Estas formas de nombrar el territorio y de representarlo en el discurso periodístico, en últimas, reafirma la construcción de unas fronteras entre la “civilización” y la “cultura”, una frontera que habla de un “otro” más o menos “salvaje” y “atrasado” en zonas periféricas.
Pero en la discusión, el impacto de lo social ya no se reduce a la vulnerabilidad, continúa Serna. También reconoce que la amenaza no es solo natural, pues la presencia humana también la impacta, bien sea a través de fenómenos de ordenamiento urbano y usos del suelo o a través de procesos más grandes como la aceleración de la crisis climática.

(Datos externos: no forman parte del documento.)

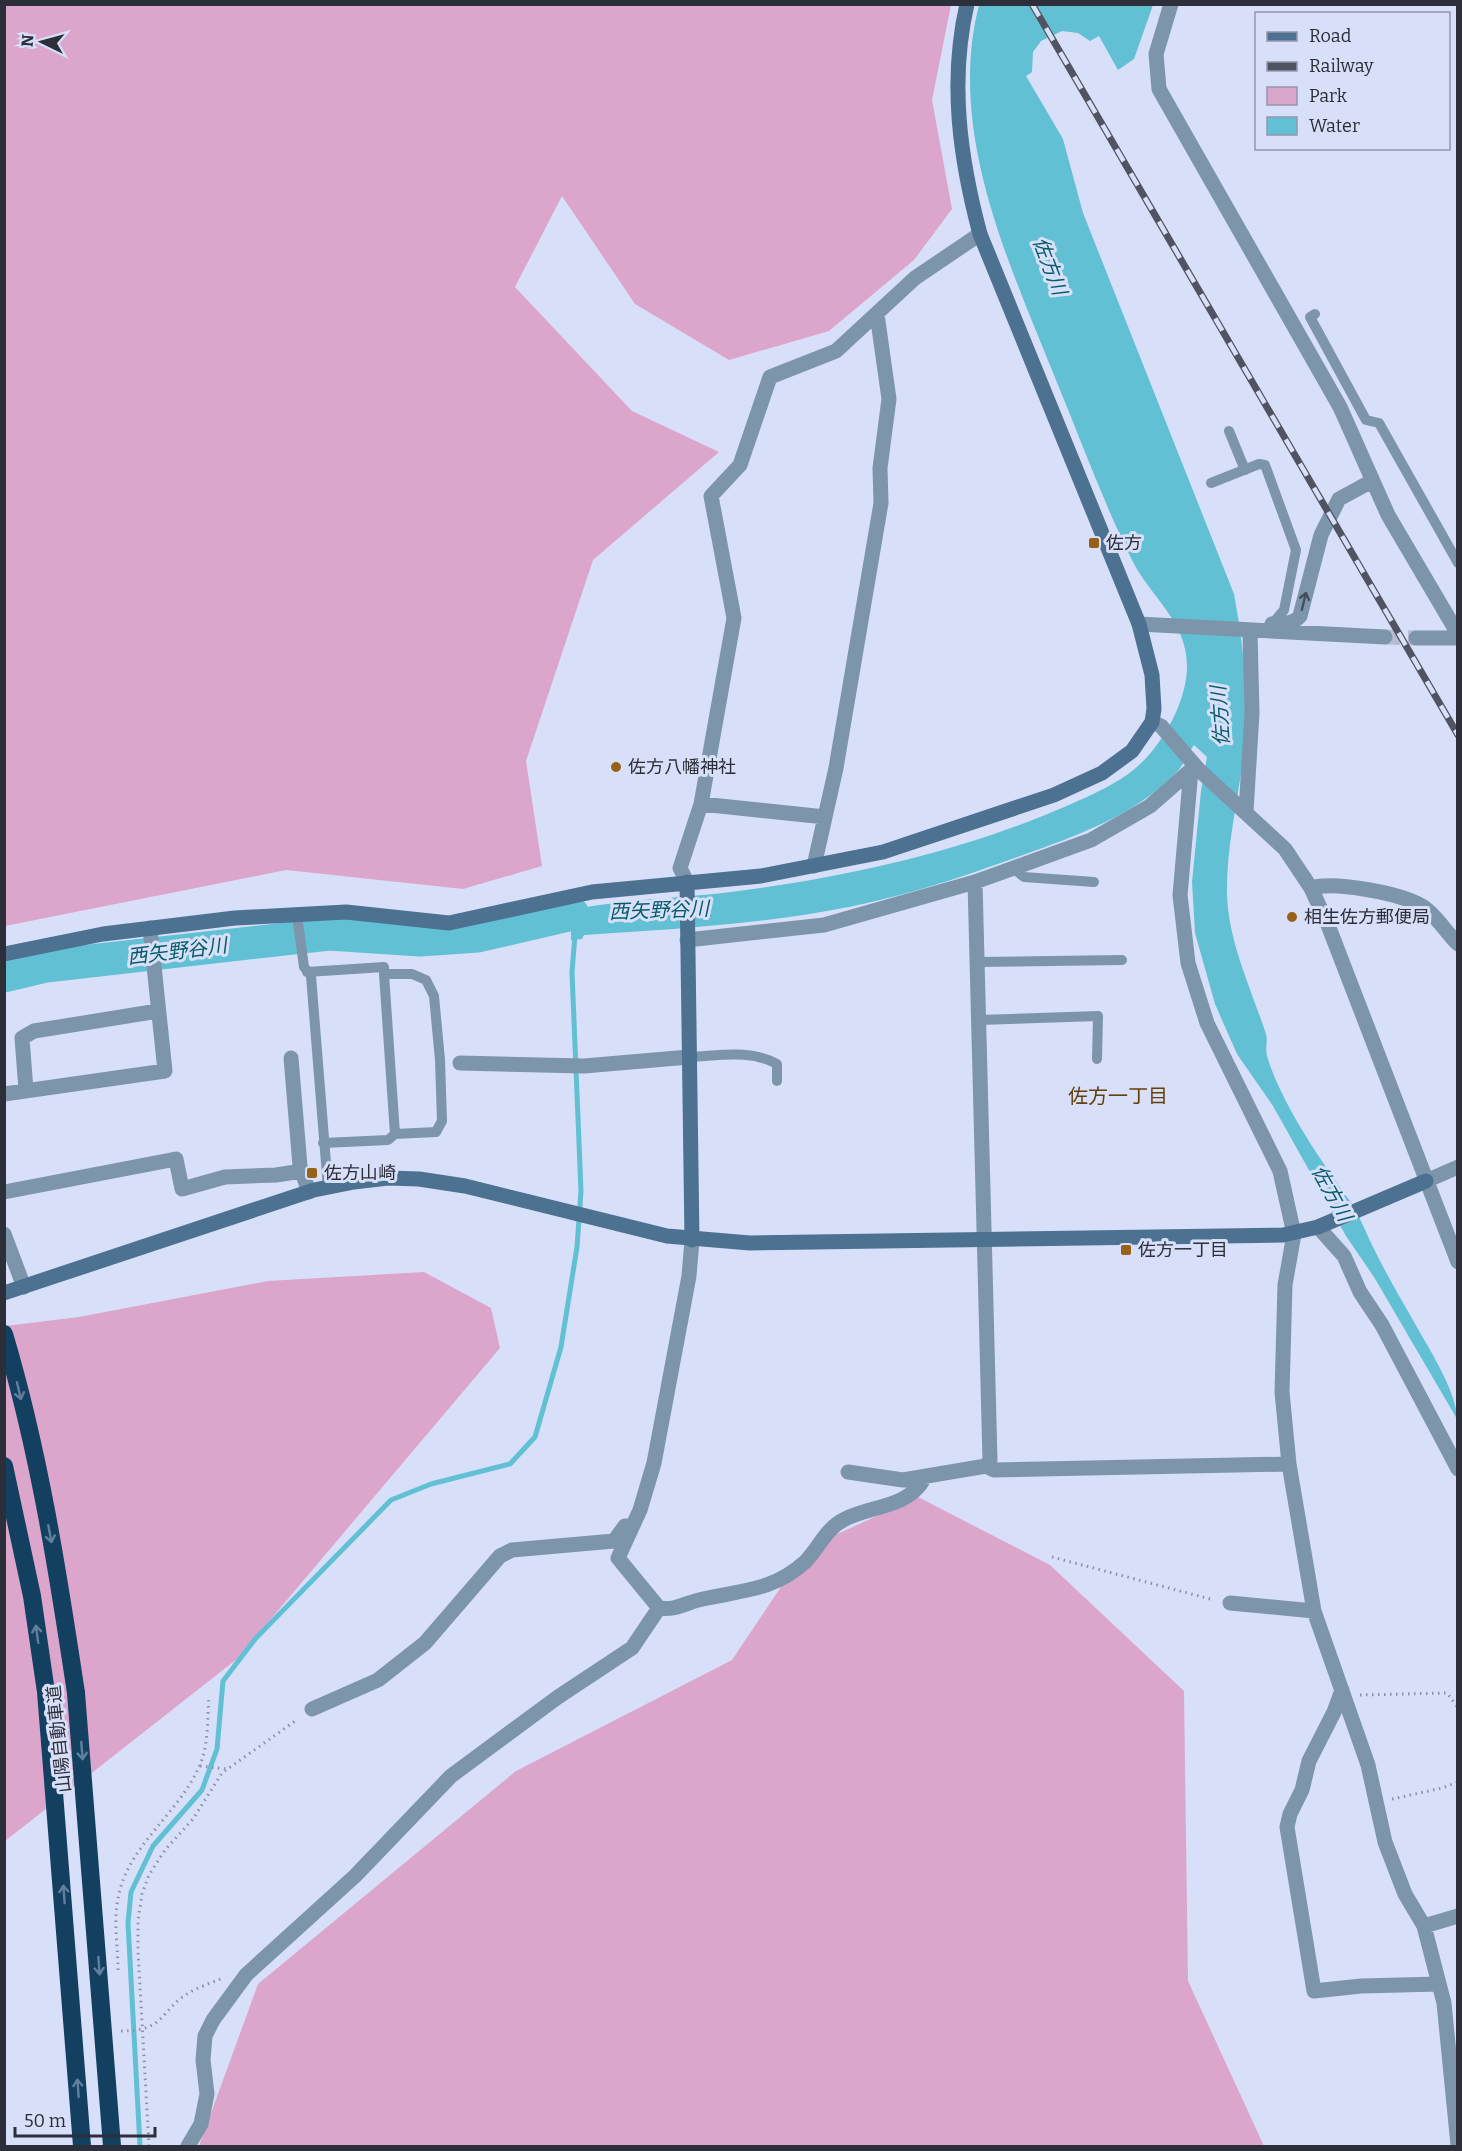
<svg xmlns="http://www.w3.org/2000/svg" width="1462" height="2151" viewBox="0 0 1462 2151" font-family="Bitter,'Noto Sans JP',serif">
<style>
.green{fill:#dca6cc}
.water{fill:#62c0d5}
.lines{fill:none;stroke-linecap:round;stroke-linejoin:round}
.stream{stroke:#62c0d5;stroke-width:5}
.river{stroke:#62c0d5;stroke-width:33}
.street-tunnel{stroke:#b6bcd3;stroke-width:15;stroke-dasharray:15 8;stroke-linecap:butt}
.path{stroke:#8b90a4;stroke-width:3;stroke-dasharray:1.5 4.5;stroke-linecap:butt}
.lane{stroke:#7d95ab;stroke-width:10}
.street{stroke:#7d95ab;stroke-width:15}
.secondary{stroke:#4d7190;stroke-width:15}
.highway{stroke:#134061;stroke-width:18}
.rail-casing{stroke:#505462;stroke-width:7}
.rail{stroke:#d8dff9;stroke-width:4.5;stroke-dasharray:14;stroke-linecap:butt}
.highway-bridge{stroke:#134061;stroke-width:18}
.oneway{stroke:#444d5b}
.oneway2{stroke:#62809e}
.poi-dot{fill:#976218;stroke:#d8dff9;stroke-width:2}
.labels{text-anchor:middle;stroke-width:6;stroke-linejoin:round;paint-order:stroke}
.poi-label{font-size:18px;fill:#2c2e39;stroke:#d8dff9;text-anchor:start}
.street-label{font-size:18px;fill:#2c2e39;stroke:#d8dff9}
.water-label{font-size:20px;font-style:italic;fill:#065b69;stroke:#d8dff9}
.neighbourhood-label{font-size:20px;fill:#64400d;stroke:#d8dff9}
</style>
<rect width="100%" height="100%" fill="#d8dff9"/>
<path class="green" d="M5,4L951,5L932,100L952,209L914,260L829,331L729,360L635,304L562,196L515,287L632,411L719,452L593,560L526,761L542,866L463,889L286,870L5,926Z
M424,1272L491,1308L500,1348L237,1659L5,1841V1326L79,1317L268,1281Z
M918,1497L1050,1565L1184,1691L1188,1981L1264,2146H199L258,1984L516,1771L732,1660L807,1548Z"/>
<path class="water" d="M979,5H1153L1134,59L1118,70L1099,36L1090,41L1078,33L1062,31L1041,41L1033,52L1032,72L1026,76L1063,139L1083,213L1234,594C1243,643 1249,692 1245,742C1240,793 1226,844 1227,895C1229,944 1251,988 1266,1034C1268,1041 1265,1049 1267,1056C1281,1103 1321,1161 1350,1201C1361,1218 1367,1236 1376,1253C1389,1279 1404,1304 1418,1329C1431,1352 1457,1393 1457,1419L1374,1277L1346,1236L1273,1106L1237,1054L1215,1004L1195,933L1192,882L1201,791L1207,757L1194,745C1188,753 1184,764 1177,772C1135,815 1079,835 1023,855C960,878 894,900 827,911C748,925 665,930 584,935L582,939L571,940V929L564,922L533,929L528,920C594,900 663,900 731,892C847,877 961,852 1069,805C1089,796 1110,787 1128,774C1158,753 1186,706 1187,668C1188,622 1151,598 1132,560C1104,504 1082,443 1058,385C1011,267 946,134 979,5Z"/>
<g class="lines">
<path class="stream" d="M140,2146L128,1923L131,1892L153,1846L202,1790L217,1749L223,1681L256,1638L391,1500L431,1484L510,1464L535,1437L561,1347L577,1247L581,1191L572,972L575,935"/>
<path class="river" d="M4,976L46,966L329,934L420,940L478,936L573,914"/>
<path class="street-tunnel" d="M1385,637L1416,638"/>
<path class="path" d="M710,897V920
M1052,1557L1214,1600
M1360,1695L1447,1693L1458,1708
M200,1766L227,1769
M1392,1799L1442,1788L1458,1782
M118,1970C118,1949 114,1926 117,1905C123,1849 176,1817 198,1769C209,1748 207,1720 209,1697
M121,2031C168,2031 159,2009 192,1991C202,1986 213,1982 223,1978
M149,2146L138,1951V1921L142,1894L149,1875L165,1850L193,1819L222,1773L298,1719"/>
<path class="lane" d="M1315,314L1310,317L1366,420L1379,423L1458,563
M1229,431L1245,470
M1211,483L1259,464L1265,465L1296,550L1284,610L1273,623
M1013,868L1024,877L1094,882
M297,915L304,967L311,976L328,1188
M977,962L1122,960
M307,972L384,967V974L395,1134L388,1140L323,1143
M384,974H412L426,980L434,996L440,1060L442,1121L436,1132L395,1134
M979,1020L1098,1016L1097,1059
M689,1057C718,1056 751,1049 777,1064V1081"/>
<path class="street" d="M1171,4L1156,54L1159,89L1340,407L1388,515L1458,634
M1139,624L1385,637
M1272,624C1283,622 1291,626 1300,616L1321,535L1339,499L1372,481
M1416,638H1458
M1152,722L1161,726L1198,769L1285,849L1311,888L1328,925L1458,1262
M1194,765L1191,770L1180,895L1188,963L1207,1023L1280,1171L1294,1234L1285,1285L1282,1392L1289,1464L1314,1611L1368,1765L1385,1842L1405,1894L1424,1926L1444,2003L1458,2145
M701,804L825,817
M1246,812L1252,713L1250,632
M814,866L836,768L881,503L880,468L889,399L877,314
M687,882L680,868L701,804L734,618L711,496L740,465L770,377L836,351L915,278L980,234
M1311,888C1335,881 1399,893 1422,906C1435,914 1446,932 1458,944
M687,940L824,925L975,882L1091,840L1150,806L1191,770
M291,1058L300,1166L309,1192
M460,1063L584,1066L689,1057
M26,1090L22,1038L34,1031L158,1011
M4,1094L165,1071L150,928
M1426,1181L1458,1167
M4,1192L176,1159L182,1189L225,1177L276,1175L302,1171
M1318,1227L1344,1256L1360,1292L1382,1325L1458,1469
M4,1234L24,1287
M986,1466L994,1470L1289,1464
M848,1472L903,1480L986,1466L990,1460L975,882
M1230,1603L1314,1611
M659,1608C676,1611 687,1602 703,1599C742,1590 773,1591 805,1562C819,1548 826,1528 845,1519C873,1505 907,1508 924,1479
M1342,1690L1334,1712L1309,1761L1302,1790L1290,1814L1287,1827L1314,1991L1361,1986L1439,1984
M312,1709L378,1680L425,1643L500,1556L512,1550L614,1541L625,1526H628
M1424,1926L1458,1916
M188,2146L201,2124L207,2094L203,2060L205,2036L213,2020L246,1975L355,1876L451,1776L558,1697L632,1648L659,1608L618,1558L640,1510L654,1463L689,1276L692,1240"/>
<path class="secondary" d="M687,882L692,1240
M4,954L103,934L235,918L346,912L449,923L592,892L761,876L883,852L1054,795L1102,773L1132,751L1152,722L1154,709L1152,675L1139,624L980,234C960,159 949,82 967,4
M4,1293L314,1190L354,1182L388,1178L419,1179L465,1186L667,1236L750,1243L1283,1235L1318,1227L1426,1181"/>
<path class="highway" d="M4,1334C39,1451 58,1573 76,1693
M4,1466L32,1596L46,1692L82,2146"/>
<defs>
<path id="rail" d="M1032,4L1458,735"/>
</defs>
<use href="#rail" class="rail-casing"/>
<use href="#rail" class="rail"/>
<path class="highway-bridge" d="M76,1693L112,2146"/>
</g>
<defs><path id="oneway-shaft" d="M-6 0H5M1.5-3L5.5 0L1.5 3" fill="none" stroke-width="1.6" stroke-linecap="round" stroke-linejoin="round" transform="scale(1.5)"/></defs>
<use class="oneway" href="#oneway-shaft" transform="translate(1304 601) rotate(-76)"/>
<g class="oneway2">
<use href="#oneway-shaft" transform="translate(19 1391) rotate(77)"/>
<use href="#oneway-shaft" transform="translate(50 1534) rotate(79)"/>
<use href="#oneway-shaft" transform="translate(37 1634) rotate(-98)"/>
<use href="#oneway-shaft" transform="translate(82 1751) rotate(85)"/>
<use href="#oneway-shaft" transform="translate(64 1894) rotate(-94)"/>
<use href="#oneway-shaft" transform="translate(99 1966) rotate(86)"/>
<use href="#oneway-shaft" transform="translate(78 2088) rotate(-94)"/>
</g>
<g class="poi-dot">
<rect x="1088" y="537" width="12" height="12" rx="3"/>
<circle cx="616" cy="767" r="6"/>
<circle cx="1292" cy="917" r="6"/>
<rect x="306" y="1167" width="12" height="12" rx="3"/>
<rect x="1120" y="1244" width="12" height="12" rx="3"/>
</g>
<g class="labels">
<g class="poi-label">
<text x="1106" y="549">佐方</text>
<text x="628" y="773">佐方八幡神社</text>
<text x="1304" y="923">相生佐方郵便局</text>
<text x="324" y="1179">佐方山崎</text>
<text x="1138" y="1256">佐方一丁目</text>
</g>
<g class="street-label">
<text transform="translate(59 1739) rotate(-96)" y="6">山陽自動車道</text>
</g>
<g class="water-label">
<text transform="translate(1050 266) rotate(69)" y="7">佐方川</text>
<text transform="translate(1220 716) rotate(-94)" y="7">佐方川</text>
<text transform="translate(659 910) rotate(-2)" y="7">西矢野谷川</text>
<text transform="translate(177 951) rotate(-7)" y="7">西矢野谷川</text>
<text transform="translate(1332 1193) rotate(61)" y="7">佐方川</text>
</g>
<g class="neighbourhood-label">
<text x="1118" y="1103">佐方一丁目</text>
</g>
</g>
<rect width="1462" height="2151" fill="none" stroke="#2c2e39" stroke-width="12"/>
<rect x="1255" y="12" width="195" height="138" fill="#d8dff9" stroke="#9398ac" stroke-width="1.5"/>
<rect x="1267" y="32" width="30" height="9" fill="#4d7190" stroke="#9398ac" stroke-width="1.5"/>
<text x="1309" y="42" font-size="18" fill="#2c2e39">Road</text>
<rect x="1267" y="62" width="30" height="9" fill="#505462" stroke="#9398ac" stroke-width="1.5"/>
<text x="1309" y="72" font-size="18" fill="#2c2e39">Railway</text>
<rect x="1267" y="87" width="30" height="18" fill="#dca6cc" stroke="#9398ac" stroke-width="1.5"/>
<text x="1309" y="102" font-size="18" fill="#2c2e39">Park</text>
<rect x="1267" y="117" width="30" height="18" fill="#62c0d5" stroke="#9398ac" stroke-width="1.5"/>
<text x="1309" y="132" font-size="18" fill="#2c2e39">Water</text>
<g transform="translate(42 42) rotate(275)" stroke="#d8dff9" stroke-width="4.5" paint-order="stroke">
<path d="M0-4.5L10 22L0 15L-10 22Z" fill="#2c2e39"/>
<text y="-9" font-size="16" font-weight="bold" text-anchor="middle" fill="#2c2e39">N</text>
</g>
<path d="M15 2127v9h140v-9" fill="none" stroke="#2c2e39" stroke-width="3"/>
<text x="24" y="2127" font-size="18" fill="#2c2e39" stroke="#d8dff9" stroke-width="4.5" paint-order="stroke">50 m</text>
</svg>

Serna concluyó, tras estudiar el caso de Medellín a través de El Colombiano entre 1930 y 1990, que “el sentido de la naturalización del desastre es el ocultamiento de sus causas sociales”, lo que implica también ocultar las responsabilidades. Esto ocurre por medio de estrategias narrativas como la personificación de la naturaleza o el uso de adjetivos (“Una violenta granizada cayó ayer en la ciudad”, 1934; “Furiosa creciente del [río] Medellín causó gravísimos estragos ayer”, 1944;) y la construcción de un relato de héroes y villanos en el que la naturaleza es una victimaria y quienes atienden sus destrozos son los buenos: la institucionalidad. De ahí que fuera común que las narraciones incluyeran escenas de alcaldes con botas en medio del barro.
Aunque su investigación llegó hasta 1990, Serna cree que muchas de esas prácticas se mantienen en el lenguaje de la prensa. Además, agrega que en muchos casos los medios califican la responsabilidad humana como “indisciplina” o “desobediencia”, pero que al usar estos calificativos los descarga sobre las víctimas del desastre. Para él, hay una paradoja en el cubrimiento de los medios: sí se reconocen las condiciones sociales tras la ocurrencia de un desastre, “pero se solapa la realidad social que genera esas condiciones”.
En América Latina y el Caribe, según Naciones Unidas, 1500 desastres han afectado a 190 millones de personas desde el año 2000. Esto significa que el 30 % de los habitantes de la región se ha enfrentado a algún desastre en las últimas dos décadas, una cifra que puede aumentar si los actores involucrados fallan en la tarea de gestionar el riesgo. Y como apunta Betancur, “los medios son un actor clave para decir qué, cuándo y cómo es un riesgo”.